The Department of Justice has announced that St. Jude Medical will pay a $27 million settlement to resolve allegations that it knowingly sold defective heart devices.
The defective heart devices were implanted into thousands of patients who were insured through Medicare and Medicaid, according to the DOJ.
“The government contends that St. Jude knowingly caused the submission of false claims and failed to inform the FDA with critical information about prior injuries and a death which, had the FDA been made aware, would have led to a recall,” according to Acting U.S. Attorney Jonathan Lenzner.
St. Jude was accused of failing to notify the FDA of serious injuries due to premature battery depletion in certain implantable defibrillators, including Fortify, Fortify Assura, Quadra and Unify devices.
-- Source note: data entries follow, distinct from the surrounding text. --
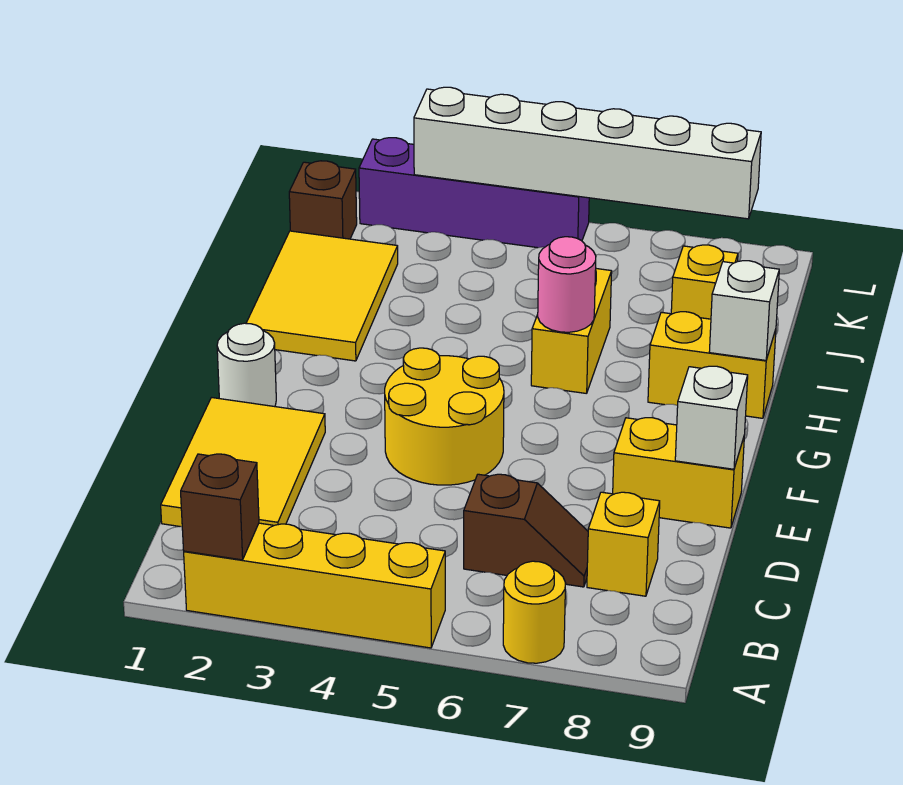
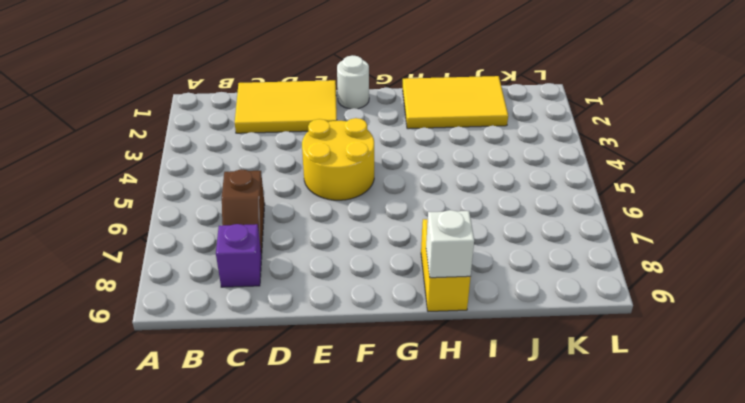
purple brick C8 level 1 -> yellow brick C8 level 1
none -> yellow brick A2:A5 level 1
none -> yellow round brick A7 level 1
none -> yellow brick E8:E9 level 1

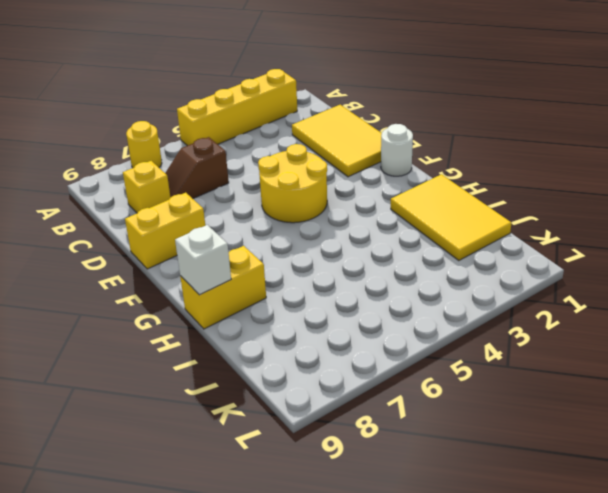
none -> yellow brick H6:I6 level 1
none -> yellow brick J8 level 1
none -> brown brick K1 level 1

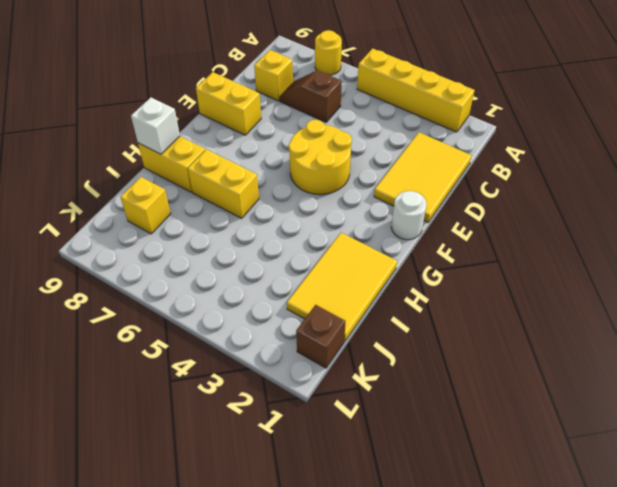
yellow brick H6:H7 level 1 -> yellow brick H6:I6 level 1
none -> purple brick L2:L5 level 1
none -> brown brick A2 level 2
none -> white brick E9 level 2

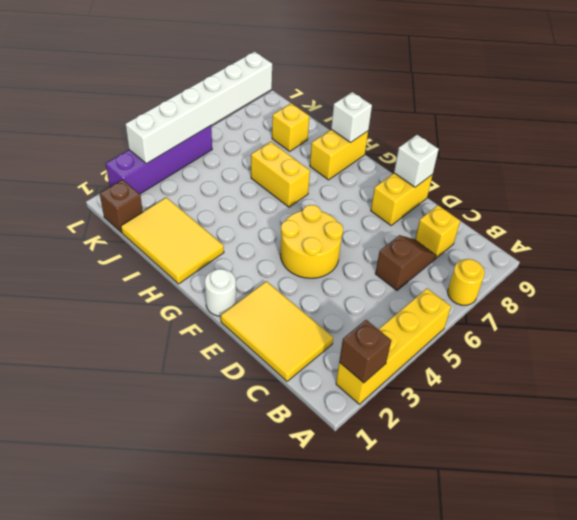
none -> pink round brick H6 level 2

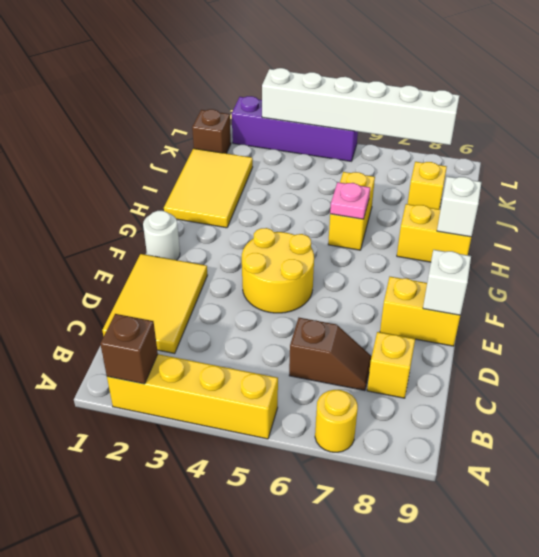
pink plate H6 level 2 -> pink round brick H6 level 2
St. Jude submitted an FDA request to fix the battery problem in 2014, claiming that no serious injuries had been reported — even though the company was aware of 2 reported serious injuries and one death.
Despite these serious problems, the DOJ claims that St. Jude continued to sell the defective devices for two more years. By August 2016, St. Jude finally told the FDA that premature battery depletion had caused at least 2 deaths and 29 events with loss of pacemaking.
The FDA announced a Class I recall in October 2016 — the most serious type of recall.
St. Jude stopped selling the heart devices after they were recalled, but thousands were implanted in patients from 2014 to 2016, when the company was aware of the battery problems, according to the DOJ.